Box-and-Whisker Plots

To understand box-and-whisker plots, you have to understand medians and quartiles of a data set.

The median is the middle number of a set of data, or the average of the two middle numbers (if there are an even number of data points).

The median (Q2) divides the data set into two parts, the upper set and the lower set. The lower quartile (Q1) is the median of the lower half, and the upper quartile (Q3) is the median of the upper half.

Example:

Find Q1, Q2, and Q3 for the following data set, and draw a box-and-whisker plot.

2, 6, 7, 8, 8, 11, 12, 13, 14, 15, 22, 23

There are 12 data points. The middle two are 11 and 12. So the median, Q2, is 11.5.

The "lower half" of the data set is the set {2, 6, 7, 8, 8, 11}. The median here is 7.5. So Q1 = 7.5.

The "upper half" of the data set is the set {12, 13, 14, 15, 22, 23}. The median here is 14.5. So Q3 = 14.5.

A box-and-whisker plot displays the values Q1, Q2, and Q3, along with the extreme values of the data set (2 and 23, in this case):

A box & whisker plot shows a "box" with left edge at Q1, right edge at Q3, the "middle" of the box at Q2 (the median) and the maximum and minimum as "whiskers".

Note that the plot divides the data into 4 equal parts. The left whisker represents the bottom 25% of the data, the left half of the box represents the second 25%, the right half of the box represents the third 25%, and the right whisker represents the top 25%.

Outliers

If a data value is very far away from the quartiles (either much less than Q1 or much greater than Q3), it is sometimes designated an outlier. Instead of being shown using the whiskers of the box-and-whisker plot, outliers are usually shown as separately plotted points.

The standard definition for an outlier is a number which is less than Q1 or greater than Q3 by more than 1.5 times the interquartile range (IQR = Q3 − Q1). That is, an outlier is any number less than Q1 − (1.5 × IQR) or greater than Q3 + (1.5 × IQR).

Example:

Find Q1, Q2, and Q3 for the following data set. Identify any outliers, and draw a box-and-whisker plot.
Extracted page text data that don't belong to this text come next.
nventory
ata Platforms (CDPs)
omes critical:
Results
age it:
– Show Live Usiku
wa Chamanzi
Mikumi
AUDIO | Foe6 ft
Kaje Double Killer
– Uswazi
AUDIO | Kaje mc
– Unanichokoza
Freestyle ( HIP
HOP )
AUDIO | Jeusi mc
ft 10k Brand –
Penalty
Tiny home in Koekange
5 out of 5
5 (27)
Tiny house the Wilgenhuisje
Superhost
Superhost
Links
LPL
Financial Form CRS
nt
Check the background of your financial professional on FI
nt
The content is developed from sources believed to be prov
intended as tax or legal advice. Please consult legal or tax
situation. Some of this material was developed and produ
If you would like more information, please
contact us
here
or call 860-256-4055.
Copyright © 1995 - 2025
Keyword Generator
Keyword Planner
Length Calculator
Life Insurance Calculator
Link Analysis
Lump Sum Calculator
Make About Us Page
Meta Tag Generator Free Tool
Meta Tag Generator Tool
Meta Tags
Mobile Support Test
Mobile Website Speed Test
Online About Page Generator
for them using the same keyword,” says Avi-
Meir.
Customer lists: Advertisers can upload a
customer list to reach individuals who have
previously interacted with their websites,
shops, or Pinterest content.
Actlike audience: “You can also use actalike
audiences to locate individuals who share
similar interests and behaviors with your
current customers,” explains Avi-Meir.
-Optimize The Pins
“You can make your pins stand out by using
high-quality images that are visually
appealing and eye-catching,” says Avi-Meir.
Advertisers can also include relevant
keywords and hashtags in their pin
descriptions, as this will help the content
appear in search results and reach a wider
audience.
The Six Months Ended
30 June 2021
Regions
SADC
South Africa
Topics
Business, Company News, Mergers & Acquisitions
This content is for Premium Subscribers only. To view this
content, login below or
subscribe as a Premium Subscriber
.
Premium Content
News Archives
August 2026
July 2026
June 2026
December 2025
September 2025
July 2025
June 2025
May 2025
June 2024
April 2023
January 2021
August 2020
5, 40, 42, 46, 48, 49, 50, 50, 52, 53, 55, 56, 58, 75, 102

There are 15 values, arranged in increasing order. So, Q2 is the 8th data point, 50.

Q1 is the 4th data point, 46, and Q1 is the 12th data point, 56.

The interquartile range IQR is Q3 − Q1 or 56 − 47 = 10.

Now we need to find whether there are values less than Q1 − (1.5 × IQR) or greater than Q3 + (1.5 × IQR).

Q1 − (1.5 × IQR) = 46 − 15 = 31

Q3 + (1.5 × IQR) = 56 + 15 = 71

Since 5 is less than 31 and 75 and 102 are greater than 71, there are 3 outliers.

The box-and-whisker plot is as shown. Note that 40 and 58 are shown as the ends of the whiskers, with the outliers plotted separately.